Search code examples
rselectioncontinuous

R: how to select only continuous numeric columns


This might be more of a theory question than a coding question.

I am trying to write a shiny app that will loop through the continuous numeric columns of a data frame and perform tests on those columns. The app allows for the user to upload their own data frame, so I don't know what it will look like in advance. I know I can pick only the numeric columns in the following way with the dplyr package

library(dplyr)
data <- data %>%
        select(where(is.numeric))

This works, but discrete numerical columns are kept as well. I cannot think of a good way in which to only select continuous columns.

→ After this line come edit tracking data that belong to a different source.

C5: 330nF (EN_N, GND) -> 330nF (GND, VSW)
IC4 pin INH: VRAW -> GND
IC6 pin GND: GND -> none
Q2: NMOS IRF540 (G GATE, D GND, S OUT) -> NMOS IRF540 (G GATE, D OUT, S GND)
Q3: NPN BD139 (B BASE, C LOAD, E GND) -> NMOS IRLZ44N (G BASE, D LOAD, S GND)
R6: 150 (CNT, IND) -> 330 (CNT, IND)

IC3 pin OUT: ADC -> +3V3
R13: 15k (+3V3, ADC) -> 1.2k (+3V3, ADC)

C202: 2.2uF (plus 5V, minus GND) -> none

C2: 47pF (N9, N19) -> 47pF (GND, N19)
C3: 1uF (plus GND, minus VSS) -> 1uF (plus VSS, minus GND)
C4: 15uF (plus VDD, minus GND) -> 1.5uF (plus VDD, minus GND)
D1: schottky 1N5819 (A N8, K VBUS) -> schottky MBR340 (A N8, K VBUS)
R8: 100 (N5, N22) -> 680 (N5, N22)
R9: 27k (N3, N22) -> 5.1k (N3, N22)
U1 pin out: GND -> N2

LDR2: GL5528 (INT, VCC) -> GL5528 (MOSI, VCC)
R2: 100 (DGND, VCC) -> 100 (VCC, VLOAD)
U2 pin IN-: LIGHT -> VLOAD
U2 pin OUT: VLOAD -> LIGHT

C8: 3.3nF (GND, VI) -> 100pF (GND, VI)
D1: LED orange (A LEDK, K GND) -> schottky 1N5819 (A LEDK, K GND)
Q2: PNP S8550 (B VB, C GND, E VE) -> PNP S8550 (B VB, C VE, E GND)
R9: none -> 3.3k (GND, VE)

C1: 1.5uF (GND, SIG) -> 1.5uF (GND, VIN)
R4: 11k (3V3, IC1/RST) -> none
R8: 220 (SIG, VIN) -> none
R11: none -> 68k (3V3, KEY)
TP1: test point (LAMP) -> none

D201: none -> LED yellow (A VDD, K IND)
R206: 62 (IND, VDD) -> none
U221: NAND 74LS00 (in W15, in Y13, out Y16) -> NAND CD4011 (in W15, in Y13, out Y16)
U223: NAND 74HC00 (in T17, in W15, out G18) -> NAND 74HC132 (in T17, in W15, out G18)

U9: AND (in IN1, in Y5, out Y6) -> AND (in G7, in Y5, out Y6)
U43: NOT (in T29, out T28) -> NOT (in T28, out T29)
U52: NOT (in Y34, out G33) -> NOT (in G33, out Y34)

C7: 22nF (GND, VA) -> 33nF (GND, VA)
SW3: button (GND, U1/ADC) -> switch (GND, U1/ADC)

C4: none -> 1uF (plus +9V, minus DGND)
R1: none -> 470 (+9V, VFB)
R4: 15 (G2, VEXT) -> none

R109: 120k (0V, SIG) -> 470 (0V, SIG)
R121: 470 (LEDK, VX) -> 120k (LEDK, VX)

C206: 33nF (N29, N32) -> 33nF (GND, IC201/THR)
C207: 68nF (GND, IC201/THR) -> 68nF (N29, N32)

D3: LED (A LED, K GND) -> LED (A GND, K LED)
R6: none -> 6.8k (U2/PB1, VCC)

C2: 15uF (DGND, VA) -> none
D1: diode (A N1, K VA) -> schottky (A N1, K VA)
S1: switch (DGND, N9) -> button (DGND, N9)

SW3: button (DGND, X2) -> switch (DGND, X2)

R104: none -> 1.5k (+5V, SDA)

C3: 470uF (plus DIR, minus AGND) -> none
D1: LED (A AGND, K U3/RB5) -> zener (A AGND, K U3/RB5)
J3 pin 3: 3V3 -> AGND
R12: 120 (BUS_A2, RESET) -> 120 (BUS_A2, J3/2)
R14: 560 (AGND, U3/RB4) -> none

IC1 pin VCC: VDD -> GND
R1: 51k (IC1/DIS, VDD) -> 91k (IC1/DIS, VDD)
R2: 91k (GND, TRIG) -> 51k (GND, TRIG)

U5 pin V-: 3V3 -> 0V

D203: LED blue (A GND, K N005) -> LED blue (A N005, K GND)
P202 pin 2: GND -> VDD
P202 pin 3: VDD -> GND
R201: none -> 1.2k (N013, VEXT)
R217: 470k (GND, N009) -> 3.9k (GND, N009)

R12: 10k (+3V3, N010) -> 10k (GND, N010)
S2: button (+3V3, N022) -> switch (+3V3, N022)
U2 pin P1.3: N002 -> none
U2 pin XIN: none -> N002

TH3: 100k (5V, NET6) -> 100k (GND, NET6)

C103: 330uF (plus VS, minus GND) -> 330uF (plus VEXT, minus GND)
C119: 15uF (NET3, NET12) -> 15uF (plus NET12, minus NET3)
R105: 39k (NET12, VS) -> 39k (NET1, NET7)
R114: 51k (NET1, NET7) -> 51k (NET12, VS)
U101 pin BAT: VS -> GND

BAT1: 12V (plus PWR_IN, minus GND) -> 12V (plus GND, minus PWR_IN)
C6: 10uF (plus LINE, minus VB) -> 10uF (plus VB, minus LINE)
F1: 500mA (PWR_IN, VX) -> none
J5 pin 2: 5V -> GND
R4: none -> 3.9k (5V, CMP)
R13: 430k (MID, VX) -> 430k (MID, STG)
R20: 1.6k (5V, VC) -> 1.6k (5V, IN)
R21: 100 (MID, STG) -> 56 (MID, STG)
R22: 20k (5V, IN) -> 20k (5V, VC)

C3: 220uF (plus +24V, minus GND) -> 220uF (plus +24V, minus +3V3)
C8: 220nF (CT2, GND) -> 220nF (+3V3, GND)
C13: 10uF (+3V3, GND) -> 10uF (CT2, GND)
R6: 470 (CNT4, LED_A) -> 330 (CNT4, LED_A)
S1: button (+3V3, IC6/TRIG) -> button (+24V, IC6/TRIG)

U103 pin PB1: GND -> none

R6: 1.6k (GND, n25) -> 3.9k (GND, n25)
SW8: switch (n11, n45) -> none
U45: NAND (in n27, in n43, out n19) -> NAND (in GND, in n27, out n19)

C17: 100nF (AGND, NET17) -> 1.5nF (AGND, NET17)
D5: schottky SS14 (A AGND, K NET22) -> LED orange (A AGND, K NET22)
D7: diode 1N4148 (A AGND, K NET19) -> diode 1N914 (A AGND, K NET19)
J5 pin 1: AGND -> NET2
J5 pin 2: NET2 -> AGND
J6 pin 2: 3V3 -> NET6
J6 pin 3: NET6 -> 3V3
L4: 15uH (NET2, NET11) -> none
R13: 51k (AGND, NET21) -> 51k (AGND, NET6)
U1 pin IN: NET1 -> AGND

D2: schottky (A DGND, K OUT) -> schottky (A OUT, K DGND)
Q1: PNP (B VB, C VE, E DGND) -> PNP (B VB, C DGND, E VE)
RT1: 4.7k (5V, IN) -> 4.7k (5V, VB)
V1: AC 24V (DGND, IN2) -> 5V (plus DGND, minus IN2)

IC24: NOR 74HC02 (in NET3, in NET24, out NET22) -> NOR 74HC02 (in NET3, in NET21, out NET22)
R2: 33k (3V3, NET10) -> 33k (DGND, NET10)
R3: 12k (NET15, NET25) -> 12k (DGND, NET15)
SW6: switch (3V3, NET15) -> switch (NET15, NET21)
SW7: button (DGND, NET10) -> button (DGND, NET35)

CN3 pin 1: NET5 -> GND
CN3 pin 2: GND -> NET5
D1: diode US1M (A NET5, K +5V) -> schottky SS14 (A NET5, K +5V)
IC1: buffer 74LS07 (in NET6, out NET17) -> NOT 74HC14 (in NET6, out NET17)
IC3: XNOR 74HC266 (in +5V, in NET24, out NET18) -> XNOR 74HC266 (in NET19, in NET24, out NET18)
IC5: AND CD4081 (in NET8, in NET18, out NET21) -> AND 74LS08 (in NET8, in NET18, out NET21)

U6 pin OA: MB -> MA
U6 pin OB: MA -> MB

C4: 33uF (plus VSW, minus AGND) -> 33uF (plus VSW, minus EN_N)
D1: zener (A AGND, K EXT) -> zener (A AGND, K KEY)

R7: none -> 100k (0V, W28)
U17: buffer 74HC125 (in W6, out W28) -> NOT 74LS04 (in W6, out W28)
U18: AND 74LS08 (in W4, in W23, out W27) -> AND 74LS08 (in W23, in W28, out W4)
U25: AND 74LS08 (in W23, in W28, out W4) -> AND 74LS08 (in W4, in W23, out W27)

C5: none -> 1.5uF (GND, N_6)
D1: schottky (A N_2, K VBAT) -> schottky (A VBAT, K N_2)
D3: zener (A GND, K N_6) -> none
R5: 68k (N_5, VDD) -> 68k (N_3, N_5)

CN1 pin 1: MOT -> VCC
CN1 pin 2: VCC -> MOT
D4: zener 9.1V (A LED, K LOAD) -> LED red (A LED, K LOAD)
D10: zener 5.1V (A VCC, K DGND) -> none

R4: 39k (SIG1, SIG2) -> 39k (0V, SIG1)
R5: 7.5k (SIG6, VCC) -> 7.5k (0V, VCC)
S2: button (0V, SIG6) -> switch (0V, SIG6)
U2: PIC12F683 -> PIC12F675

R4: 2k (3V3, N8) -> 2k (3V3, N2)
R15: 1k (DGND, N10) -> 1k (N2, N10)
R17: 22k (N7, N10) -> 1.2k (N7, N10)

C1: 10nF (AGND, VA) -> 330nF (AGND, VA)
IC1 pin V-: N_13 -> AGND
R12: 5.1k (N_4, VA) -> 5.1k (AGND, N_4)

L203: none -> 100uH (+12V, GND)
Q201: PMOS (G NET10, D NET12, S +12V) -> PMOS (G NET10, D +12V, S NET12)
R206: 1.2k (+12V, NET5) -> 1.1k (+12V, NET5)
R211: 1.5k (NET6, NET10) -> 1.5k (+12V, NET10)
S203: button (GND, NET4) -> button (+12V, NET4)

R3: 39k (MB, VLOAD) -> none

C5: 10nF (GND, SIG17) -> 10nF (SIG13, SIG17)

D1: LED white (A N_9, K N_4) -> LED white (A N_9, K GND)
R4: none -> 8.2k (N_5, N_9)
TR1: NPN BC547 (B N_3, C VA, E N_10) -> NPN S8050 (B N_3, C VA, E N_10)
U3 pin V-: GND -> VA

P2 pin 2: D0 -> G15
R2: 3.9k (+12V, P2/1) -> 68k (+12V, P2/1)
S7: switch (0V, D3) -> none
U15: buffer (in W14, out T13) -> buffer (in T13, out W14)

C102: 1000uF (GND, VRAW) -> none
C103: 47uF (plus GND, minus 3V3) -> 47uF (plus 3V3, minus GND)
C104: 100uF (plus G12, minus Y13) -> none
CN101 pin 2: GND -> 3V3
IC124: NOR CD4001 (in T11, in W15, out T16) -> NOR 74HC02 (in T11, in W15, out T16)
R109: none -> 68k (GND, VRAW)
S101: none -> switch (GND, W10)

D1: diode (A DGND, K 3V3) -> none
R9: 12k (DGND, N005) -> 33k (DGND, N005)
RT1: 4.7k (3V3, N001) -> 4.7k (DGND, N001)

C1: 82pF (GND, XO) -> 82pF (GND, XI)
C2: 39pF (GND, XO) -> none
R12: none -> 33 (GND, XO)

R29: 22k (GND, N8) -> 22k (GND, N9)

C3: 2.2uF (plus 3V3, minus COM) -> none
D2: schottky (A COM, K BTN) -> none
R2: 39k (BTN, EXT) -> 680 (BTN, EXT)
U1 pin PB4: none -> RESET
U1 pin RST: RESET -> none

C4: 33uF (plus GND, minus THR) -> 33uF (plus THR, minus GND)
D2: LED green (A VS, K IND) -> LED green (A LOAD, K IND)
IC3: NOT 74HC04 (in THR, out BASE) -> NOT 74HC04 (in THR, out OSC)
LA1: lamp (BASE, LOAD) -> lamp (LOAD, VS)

I've thought of trying to do something like only choosing columns where the number of times the mode is repeated is less than a certain proportion of the length of the data frame. Or maybe something like the number of unique values needs to be greater than the number of times the mode is repeated. But neither of those seem like they will generalize well. And also they would not get rid of id columns.

I appreciate any ideas, thanks.


Solution

  • There is a library schoolmath with is.decimal and is.whole functions:

    library(schoolmath)
    x <- c(1, 1.5)
    any(is.decimal(x))
    TRUE
    

    So you could process to your dataframe with apply:

    decimal_cols <- apply(df, 2, function(x) any(is.decimal(x))
    

    The index values of the returned TRUEs will be the columns with decimal values.